De là il est clair que toutes les opérations qui peuvent servir à découvrir les rapports d’égalité ne sont que des additions et des soustractions : additions de grandeurs pour égaler des grandeurs, additions de rapports pour égaler des rapports, ou pour mettre les grandeurs en proportion ; enfin addition de rapports de rapports pour égaler des rapports de rapports, ou pour mettre les grandeur s’en proportion composée.

Pour égaler 4 avec 2, il n’y a qu’à ajouter 2 avec 2, ou retrancher 2 de 4, ou enfin ajouter l’unité à 2 et la retrancher de 4. Cela est clair.

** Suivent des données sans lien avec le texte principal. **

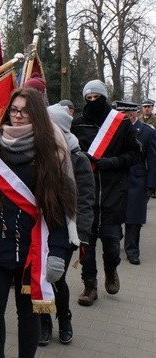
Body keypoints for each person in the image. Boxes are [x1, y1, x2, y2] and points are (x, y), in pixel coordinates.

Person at [0, 87, 76, 358]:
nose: (17, 116)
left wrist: (58, 252)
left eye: (24, 111)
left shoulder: (51, 155)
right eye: (14, 110)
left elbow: (59, 211)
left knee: (28, 315)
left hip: (33, 251)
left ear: (36, 115)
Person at [71, 80, 140, 306]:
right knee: (86, 243)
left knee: (111, 243)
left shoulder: (120, 123)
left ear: (104, 97)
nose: (93, 101)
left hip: (113, 192)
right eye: (88, 98)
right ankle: (89, 285)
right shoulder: (78, 123)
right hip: (85, 193)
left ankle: (111, 270)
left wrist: (110, 162)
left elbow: (135, 154)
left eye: (96, 97)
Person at [38, 104, 95, 347]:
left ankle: (65, 319)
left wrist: (81, 233)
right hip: (40, 227)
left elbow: (85, 198)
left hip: (65, 228)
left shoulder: (77, 158)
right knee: (39, 277)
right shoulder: (38, 153)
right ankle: (44, 322)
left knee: (56, 276)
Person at [115, 101, 156, 265]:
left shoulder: (147, 132)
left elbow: (153, 160)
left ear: (131, 115)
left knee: (134, 219)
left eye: (123, 115)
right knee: (114, 214)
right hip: (116, 179)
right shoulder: (113, 130)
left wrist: (151, 186)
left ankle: (132, 251)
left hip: (137, 180)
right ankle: (114, 243)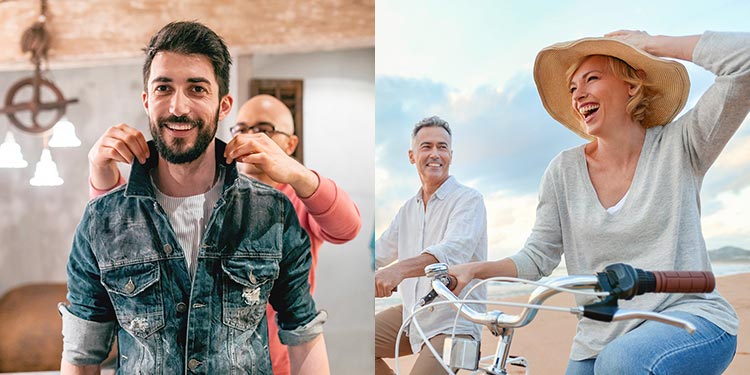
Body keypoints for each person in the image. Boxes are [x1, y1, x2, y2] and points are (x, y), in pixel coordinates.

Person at [450, 30, 750, 374]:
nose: (579, 94)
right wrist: (475, 270)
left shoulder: (682, 145)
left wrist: (651, 45)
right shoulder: (563, 171)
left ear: (632, 85)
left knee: (622, 362)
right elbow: (537, 256)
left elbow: (745, 60)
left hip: (688, 317)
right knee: (612, 360)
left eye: (592, 78)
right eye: (573, 88)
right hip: (598, 334)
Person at [60, 21, 330, 374]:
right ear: (146, 100)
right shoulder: (102, 220)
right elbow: (82, 354)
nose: (178, 107)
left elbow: (304, 333)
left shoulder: (272, 212)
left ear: (224, 104)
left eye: (197, 89)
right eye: (163, 88)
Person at [86, 93, 361, 375]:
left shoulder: (295, 201)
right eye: (241, 129)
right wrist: (99, 170)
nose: (252, 138)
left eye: (265, 129)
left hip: (282, 363)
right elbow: (118, 232)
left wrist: (297, 175)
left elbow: (347, 228)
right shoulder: (207, 197)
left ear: (290, 143)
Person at [374, 115, 488, 374]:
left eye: (442, 147)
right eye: (426, 146)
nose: (435, 153)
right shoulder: (406, 210)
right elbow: (377, 255)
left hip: (455, 321)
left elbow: (452, 253)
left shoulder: (469, 200)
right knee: (355, 343)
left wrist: (397, 271)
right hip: (413, 314)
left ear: (450, 155)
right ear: (412, 156)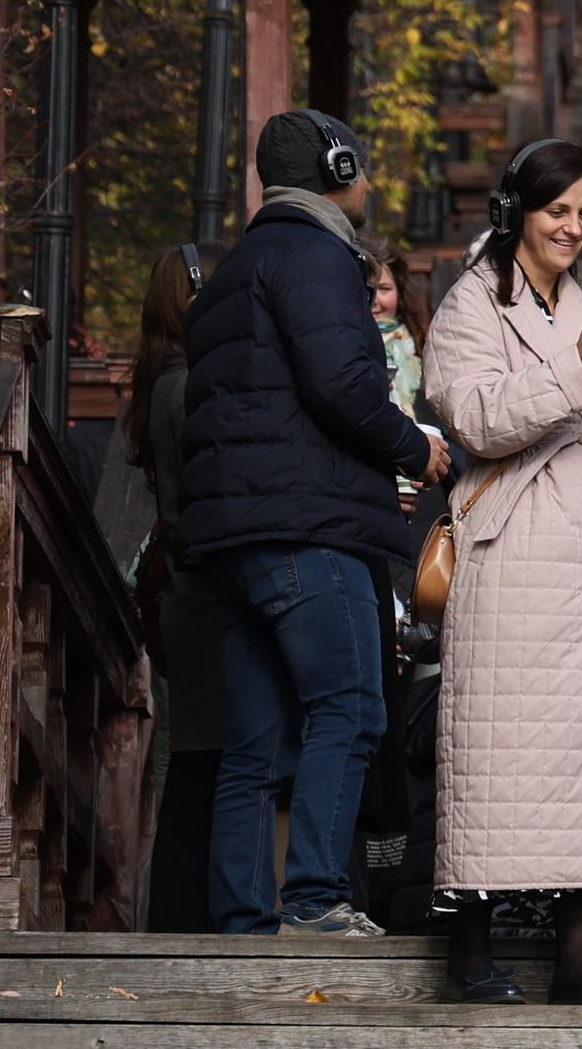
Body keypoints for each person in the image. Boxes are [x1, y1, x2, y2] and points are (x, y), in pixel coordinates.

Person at [177, 109, 454, 937]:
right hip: (312, 526)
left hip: (238, 535)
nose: (367, 184)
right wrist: (417, 449)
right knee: (353, 708)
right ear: (339, 169)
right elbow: (340, 384)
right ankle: (316, 901)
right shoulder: (319, 256)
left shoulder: (235, 269)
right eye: (361, 169)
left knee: (256, 742)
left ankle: (240, 916)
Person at [420, 139, 582, 1006]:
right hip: (517, 555)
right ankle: (468, 949)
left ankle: (578, 956)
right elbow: (477, 418)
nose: (572, 228)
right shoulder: (467, 306)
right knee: (499, 751)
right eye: (556, 211)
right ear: (515, 213)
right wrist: (579, 368)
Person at [123, 238, 231, 933]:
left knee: (197, 762)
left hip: (189, 601)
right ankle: (184, 922)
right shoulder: (189, 385)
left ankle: (180, 918)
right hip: (206, 599)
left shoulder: (161, 380)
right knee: (202, 766)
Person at [363, 235, 429, 421]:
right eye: (365, 289)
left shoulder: (422, 343)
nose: (374, 301)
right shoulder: (345, 345)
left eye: (384, 289)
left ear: (400, 293)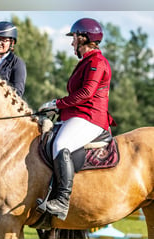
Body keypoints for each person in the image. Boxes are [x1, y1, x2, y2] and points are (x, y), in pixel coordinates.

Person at [36, 18, 116, 220]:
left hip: (91, 118)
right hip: (77, 116)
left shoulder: (97, 62)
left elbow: (87, 92)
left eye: (74, 38)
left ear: (83, 38)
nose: (72, 42)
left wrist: (57, 103)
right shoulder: (85, 62)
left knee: (61, 144)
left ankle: (62, 200)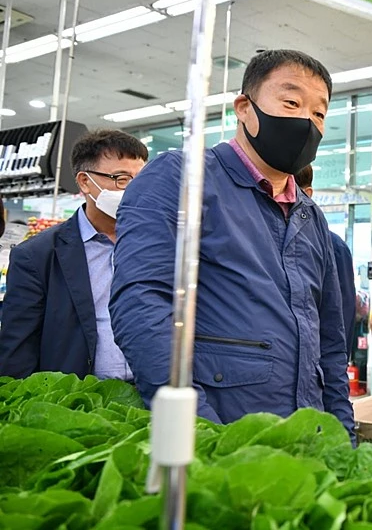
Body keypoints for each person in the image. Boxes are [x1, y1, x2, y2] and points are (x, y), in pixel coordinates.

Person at [110, 49, 354, 439]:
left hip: (304, 440)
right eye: (291, 103)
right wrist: (201, 432)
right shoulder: (183, 180)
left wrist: (342, 438)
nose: (307, 122)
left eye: (319, 113)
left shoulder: (311, 218)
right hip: (218, 435)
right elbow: (141, 303)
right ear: (244, 108)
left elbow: (330, 342)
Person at [0, 130, 148, 379]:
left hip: (152, 389)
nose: (134, 189)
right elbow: (18, 349)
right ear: (85, 182)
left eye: (141, 179)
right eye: (122, 179)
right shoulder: (37, 255)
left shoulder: (158, 244)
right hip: (79, 392)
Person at [295, 165, 357, 363]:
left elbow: (341, 316)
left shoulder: (332, 246)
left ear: (307, 194)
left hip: (314, 366)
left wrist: (334, 370)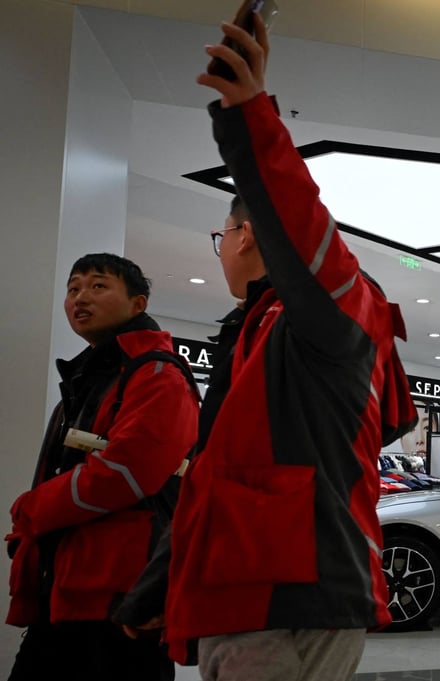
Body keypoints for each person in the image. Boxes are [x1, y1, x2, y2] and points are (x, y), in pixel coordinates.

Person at [117, 14, 418, 681]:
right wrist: (159, 585)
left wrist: (249, 117)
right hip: (247, 595)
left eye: (222, 234)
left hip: (286, 600)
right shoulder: (255, 333)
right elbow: (215, 477)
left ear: (245, 236)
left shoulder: (336, 310)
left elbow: (303, 227)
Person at [5, 254, 200, 681]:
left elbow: (130, 470)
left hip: (121, 595)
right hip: (70, 588)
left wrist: (32, 510)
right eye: (73, 288)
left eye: (97, 286)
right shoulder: (89, 377)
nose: (80, 297)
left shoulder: (157, 374)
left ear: (138, 304)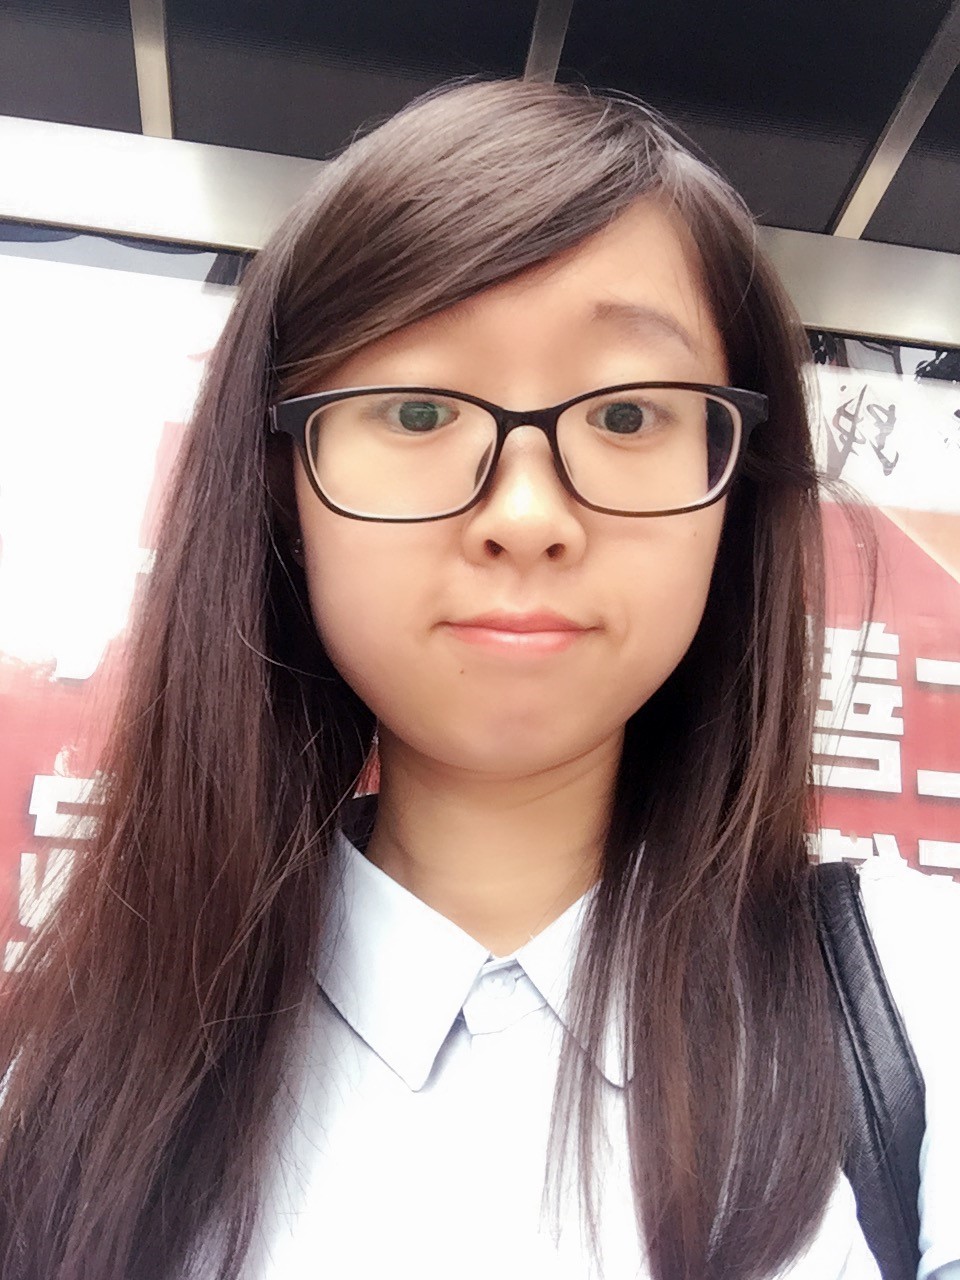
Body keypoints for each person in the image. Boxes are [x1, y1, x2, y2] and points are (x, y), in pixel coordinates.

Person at [0, 79, 957, 1280]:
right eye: (417, 409)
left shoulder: (917, 997)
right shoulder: (76, 1074)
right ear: (282, 485)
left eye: (626, 414)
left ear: (735, 486)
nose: (527, 513)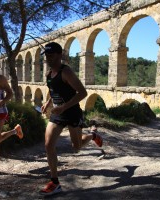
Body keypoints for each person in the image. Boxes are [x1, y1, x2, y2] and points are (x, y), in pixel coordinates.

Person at [39, 42, 103, 196]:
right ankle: (55, 182)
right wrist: (47, 103)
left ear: (60, 55)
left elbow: (82, 93)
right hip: (57, 114)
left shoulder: (66, 71)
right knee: (48, 144)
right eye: (46, 56)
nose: (48, 59)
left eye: (51, 56)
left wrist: (64, 106)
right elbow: (52, 89)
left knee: (77, 147)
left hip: (72, 112)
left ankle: (93, 135)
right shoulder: (48, 74)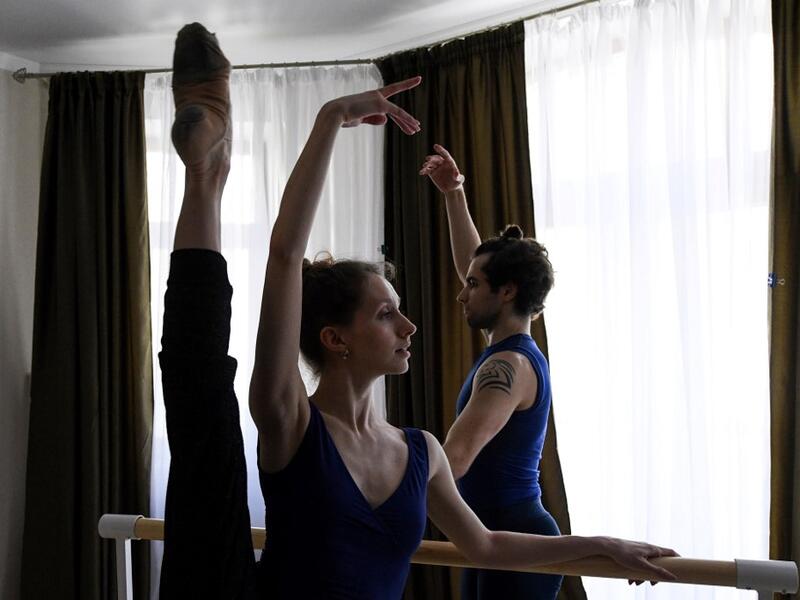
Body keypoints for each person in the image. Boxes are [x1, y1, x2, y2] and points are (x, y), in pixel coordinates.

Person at [159, 22, 678, 600]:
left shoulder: (422, 451)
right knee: (202, 402)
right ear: (336, 339)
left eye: (399, 312)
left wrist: (604, 545)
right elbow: (283, 258)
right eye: (386, 315)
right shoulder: (290, 420)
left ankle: (210, 169)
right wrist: (330, 118)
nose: (410, 327)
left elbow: (487, 546)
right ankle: (207, 175)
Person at [419, 144, 583, 599]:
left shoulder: (507, 366)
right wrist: (455, 194)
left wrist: (381, 505)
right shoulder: (512, 349)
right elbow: (477, 268)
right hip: (490, 536)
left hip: (515, 541)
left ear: (507, 292)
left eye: (471, 286)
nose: (461, 293)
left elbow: (456, 456)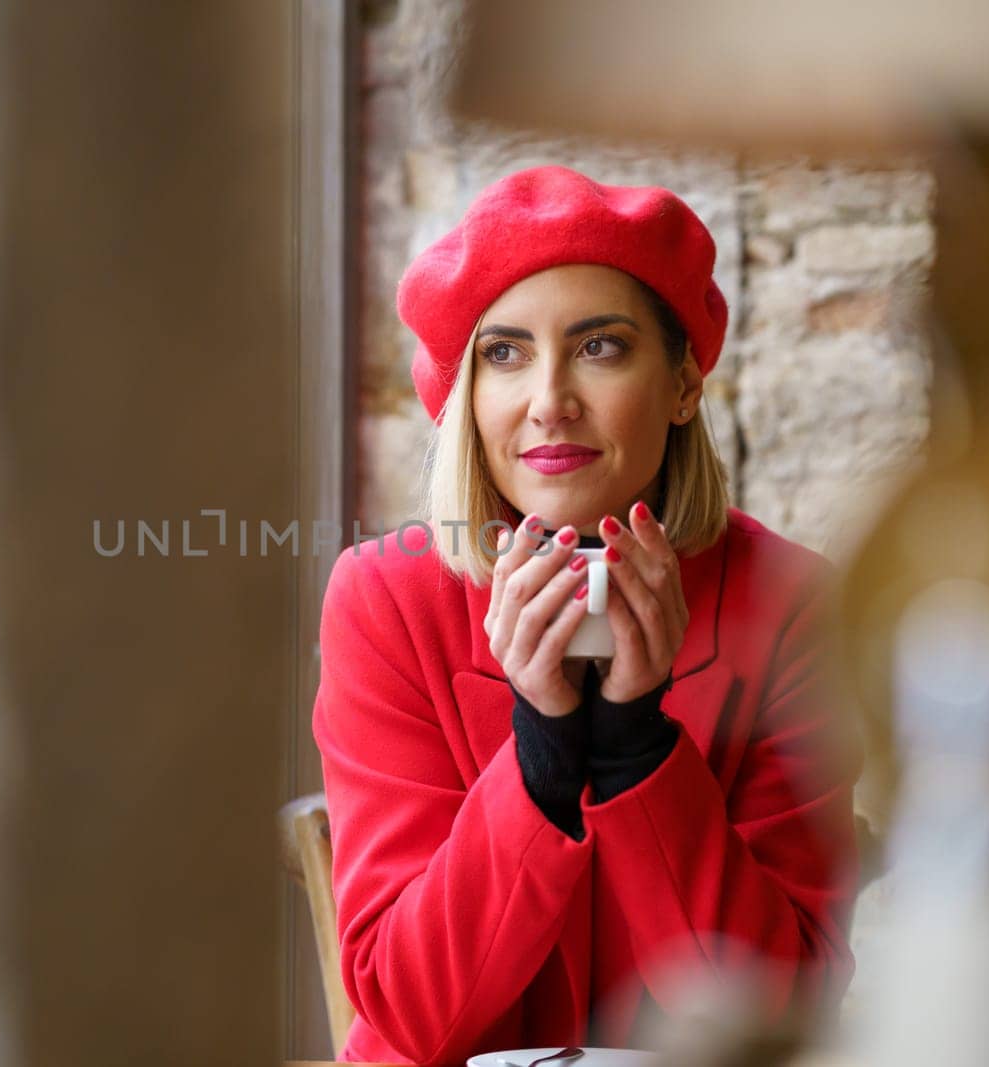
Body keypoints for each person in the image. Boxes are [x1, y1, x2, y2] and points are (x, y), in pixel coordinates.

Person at [313, 166, 863, 1065]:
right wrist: (539, 749)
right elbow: (413, 1013)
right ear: (465, 400)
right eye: (504, 353)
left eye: (601, 347)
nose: (549, 399)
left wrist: (636, 746)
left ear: (684, 383)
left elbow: (783, 1003)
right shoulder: (386, 599)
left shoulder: (790, 604)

Pour égaler le rapport ou la raison de 8 à 2 au rapport de 6 a 3, il ne faut pas ajouter 3 à 2 ou retrancher 3 de 8, en sorte que l’excès d’un nombre à l’autre soit égal à 3, qui est l’excès de 6 sur 3 ; ce ne serait qu’ajouter et qu’égaler des grandeurs simples, l’excès de 8 sur 5 à celui de 6 sur 3. Il faut chercher d’abord la grandeur du rapport de 8 à 2, ou ce que vaut 8/2 et l’on trouve en divisant 8 par 2 que l’exposant de ce rapport est 4, ou que 8/2 est égal à 4.